Despite announcements last year that it is striving for net-zero carbon emissions by 2050, Norway has now said it will go full steam ahead in its oil ventures over the coming decades. While neighboring Denmark plans to end all North Sea operations by 2050, Norway, Western Europe’s largest oil producer, continues to offer exploration and production contracts to several companies, as it intends to develop its already well-established oil industry further.
In a white paper, Minister of Petroleum and Energy, Tina Bru, stated that “The main goal of the government’s petroleum policy - to facilitate profitable production in the oil and gas industry in a long term perspective - is firmly in place.”
This week, Norway’s oil majors announced they would be developing four oil and gas discoveries, at a cost of $1.69 billion, to increase output in the country’s existing oil fields. Equinor and Aker BP hope to tap into Norway’s remaining oil resources while demand is high, as after 50 years of oil production around half of the country’s oil reserves are yet to be pumped.
The Kristin South project, which includes the Lavrans and Kristin Q discoveries, is awaiting ministry approval and is projected to have an output of 58.2 million barrels of oil equivalent over the field's lifetime. Equinor will operate the Kristin field, commencing production in 2024 and 2025. Petoro, Eni, and TotalEnergies all have a stake in the field.

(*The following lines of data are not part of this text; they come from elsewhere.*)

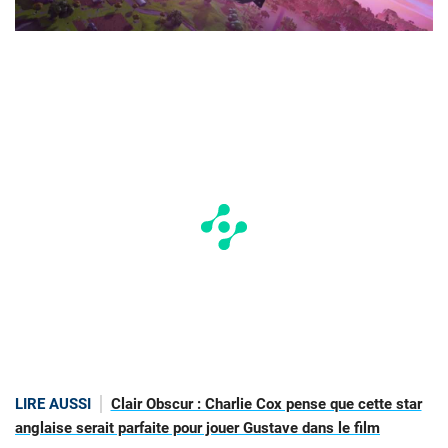
LIRE AUSSI
Clair Obscur : Charlie Cox pense que cette star
anglaise serait parfaite pour jouer Gustave dans le film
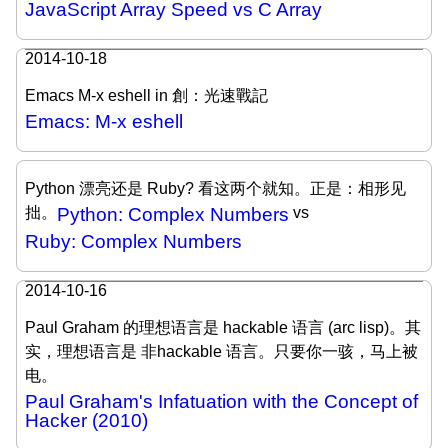
JavaScript Array Speed vs C Array
2014-10-18
Emacs M-x eshell in 創：光速戰記
Emacs: M-x eshell
Python 漂亮还是 Ruby? 看这两个就知。正是：相形见
拙。
Python: Complex Numbers
vs
Ruby: Complex Numbers
2014-10-16
Paul Graham 的理想语言是 hackable 语言 (arc lisp)。其
实，理想语言是 非hackable 语言。只要你一骇，马上被
电。
Paul Graham's Infatuation with the Concept of
Hacker (2010)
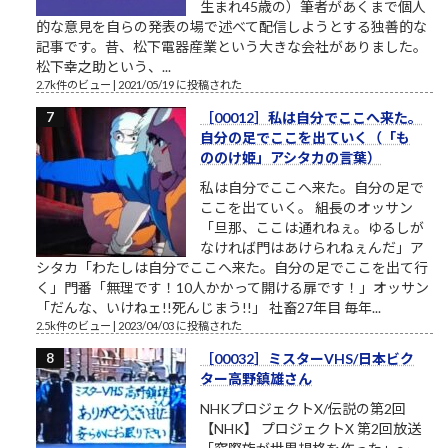
生まれ45歳の）筆者があくまで個人
的な意見を自らの発表の場で述べて配信しようとする独善的な
記事です。昔、松下電器産業という大きな会社がありました。
松下幸之助という、...
2.7k件のビュー
|
2021/05/19 に投稿された
［00012］私は自分でここへ来た。
自分の足でここを出ていく（「も
ののけ姫」アシタカの言葉）
私は自分でここへ来た。自分の足で
ここを出ていく。 組長のオッサン
「旦那、ここは通れねぇ。ゆるしが
なければ門はあけられねぇんだ」ア
シタカ「わたしは自分でここへ来た。自分の足でここを出て行
く」門番「無理です！10人かかって開ける扉です！」オッサン
「だんな、いけねェ!!死んじまう!!」 社畜27年目 毎年...
2.5k件のビュー
|
2023/04/03 に投稿された
［00032］ミスターVHS/日本ビク
ター高野鎮雄さん
NHKプロジェクトX/伝説の第2回
【NHK】 プロジェクトX 第2回放送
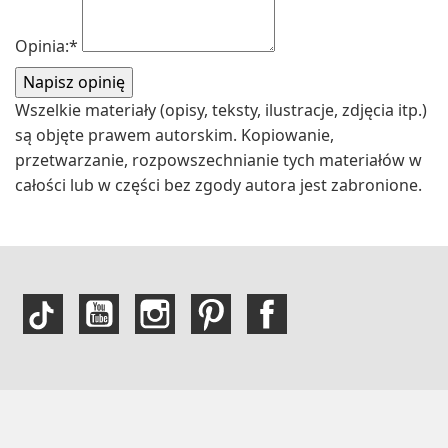
Opinia:
*
Wszelkie materiały (opisy, teksty, ilustracje, zdjęcia itp.)
są objęte prawem autorskim. Kopiowanie,
przetwarzanie, rozpowszechnianie tych materiałów w
całości lub w części bez zgody autora jest zabronione.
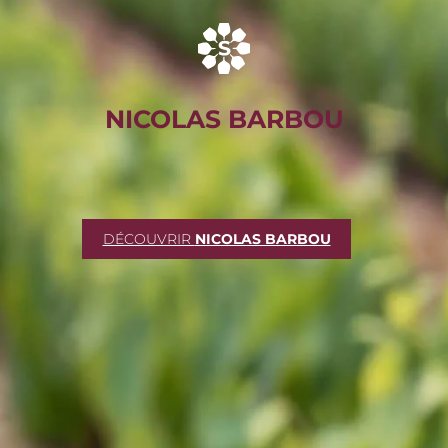
NICOLAS BARBOU
DÉCOUVRIR
NICOLAS BARBOU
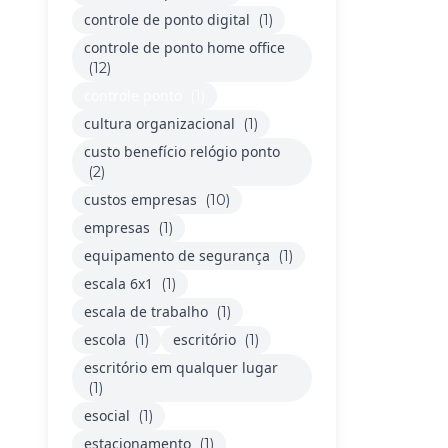
controle de ponto digital
(1)
controle de ponto home office
(12)
controle ponto
(1)
cultura organizacional
(1)
custo benefício relógio ponto
(2)
custos empresas
(10)
empresas
(1)
equipamento de segurança
(1)
escala 6x1
(1)
escala de trabalho
(1)
escola
escritório
(1)
(1)
escritório em qualquer lugar
(1)
esocial
(1)
estacionamento
(1)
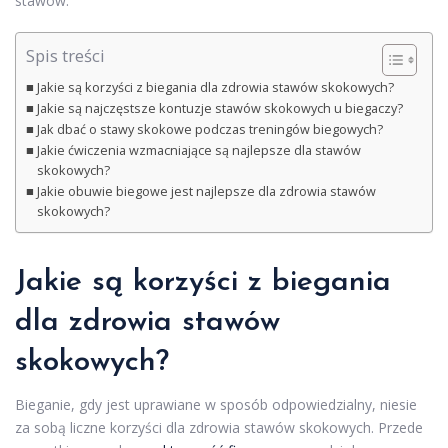
stawów.
Spis treści
Jakie są korzyści z biegania dla zdrowia stawów skokowych?
Jakie są najczęstsze kontuzje stawów skokowych u biegaczy?
Jak dbać o stawy skokowe podczas treningów biegowych?
Jakie ćwiczenia wzmacniające są najlepsze dla stawów
skokowych?
Jakie obuwie biegowe jest najlepsze dla zdrowia stawów
skokowych?
Jakie są korzyści z biegania
dla zdrowia stawów
skokowych?
Bieganie, gdy jest uprawiane w sposób odpowiedzialny, niesie
za sobą liczne korzyści dla zdrowia stawów skokowych. Przede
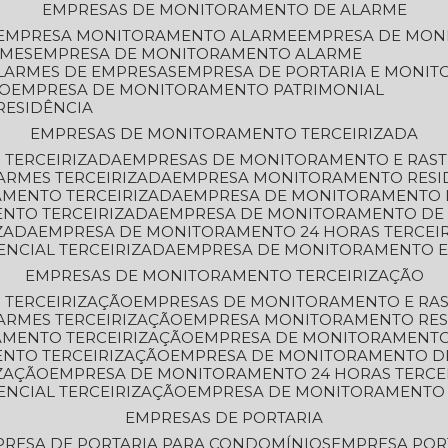
EMPRESAS DE MONITORAMENTO DE ALARME
EMPRESA MONITORAMENTO ALARME
EMPRESA DE MO
RMES
EMPRESA DE MONITORAMENTO ALARME
LARMES DE EMPRESAS
EMPRESA DE PORTARIA E MONI
TO
EMPRESA DE MONITORAMENTO PATRIMONIAL
RESIDÊNCIA
EMPRESAS DE MONITORAMENTO TERCEIRIZADA
 TERCEIRIZADA
EMPRESAS DE MONITORAMENTO E RAS
ARMES TERCEIRIZADA
EMPRESA MONITORAMENTO RESI
AMENTO TERCEIRIZADA
EMPRESA DE MONITORAMENTO 
ENTO TERCEIRIZADA
EMPRESA DE MONITORAMENTO DE
ZADA
EMPRESA DE MONITORAMENTO 24 HORAS TERCEI
ENCIAL TERCEIRIZADA
EMPRESA DE MONITORAMENTO E
EMPRESAS DE MONITORAMENTO TERCEIRIZAÇÃO
 TERCEIRIZAÇÃO
EMPRESAS DE MONITORAMENTO E RA
ARMES TERCEIRIZAÇÃO
EMPRESA MONITORAMENTO RES
AMENTO TERCEIRIZAÇÃO
EMPRESA DE MONITORAMENTO
ENTO TERCEIRIZAÇÃO
EMPRESA DE MONITORAMENTO D
ZAÇÃO
EMPRESA DE MONITORAMENTO 24 HORAS TERCE
ENCIAL TERCEIRIZAÇÃO
EMPRESA DE MONITORAMENTO 
EMPRESAS DE PORTARIA
PRESA DE PORTARIA PARA CONDOMÍNIOS
EMPRESA POR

Earlier this month, Norway awarded four new licenses in the Norwegian Sea and three in the Barents Sea, in frontier Arctic areas, to seven companies. One of the Ministry of Petroleum and Energy’s key concerns is maintaining steady employment in the country, with around 200,000 jobs currently directly and indirectly linked to oil and gas.
While Norway is leading the way in green energy at the national level, many are criticizing its high level of oil exports, which are anything but carbon friendly. As country leaders talk of a ‘green transition’, it has not been overlooked that Norway still relies heavily on its oil and gas revenues even if looking to make the switch to renewables at home.

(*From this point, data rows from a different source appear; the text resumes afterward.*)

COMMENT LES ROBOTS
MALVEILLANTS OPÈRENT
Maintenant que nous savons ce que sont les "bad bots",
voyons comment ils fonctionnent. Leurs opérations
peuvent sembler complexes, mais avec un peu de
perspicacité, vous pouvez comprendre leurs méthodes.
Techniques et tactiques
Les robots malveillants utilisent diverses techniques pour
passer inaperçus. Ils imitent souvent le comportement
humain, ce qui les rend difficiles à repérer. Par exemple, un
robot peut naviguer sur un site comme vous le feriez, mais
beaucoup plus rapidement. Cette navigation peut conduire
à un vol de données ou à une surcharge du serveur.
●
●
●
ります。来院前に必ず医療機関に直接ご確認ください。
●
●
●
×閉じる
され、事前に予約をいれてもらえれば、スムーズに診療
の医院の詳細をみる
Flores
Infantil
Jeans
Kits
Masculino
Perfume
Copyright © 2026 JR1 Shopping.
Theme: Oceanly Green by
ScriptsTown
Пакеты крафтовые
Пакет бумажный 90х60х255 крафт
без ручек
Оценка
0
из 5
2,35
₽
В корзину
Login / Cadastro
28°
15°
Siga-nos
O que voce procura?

Norway’s ambitious carbon-cutting targets do not consider the emissions from the oil and gas that it sells to other countries, meaning it could still achieve net-zero without curbing its fossil fuel production
Sandrine Dixson-Decleve, co-president of The Club of Rome think tank explains, however, “We look to Norway for leadership and ambition on the energy transition – not complacency and backtracking. Looking the other way will seriously take away from growing global political momentum to shift our energy system from stranded fossil energy assets towards low carbon energy.”
Yet Norway argues that it produces some of the world’s greenest oil, partially thanks to a system that links offshore platforms to the onshore electricity grid, allowing it to avoid the use of diesel generators.
In addition, Norway is betting heavily on offshore wind, hydrogen, and electrification to achieve its net-zero Paris Agreement Commitment and balance out oil and gas production.
But some believe that Norway has a long way to go if it wants to produce truly green oil through carbon capture and hydrogen projects. And if operators cannot access cheap renewable energy, it could force them to close oil fields prematurely as emissions costs increase.
The question is whether Norway can introduce enough green energy practices to extend the shelf life of its well-established oil industry as well as achieving carbon-cutting goals.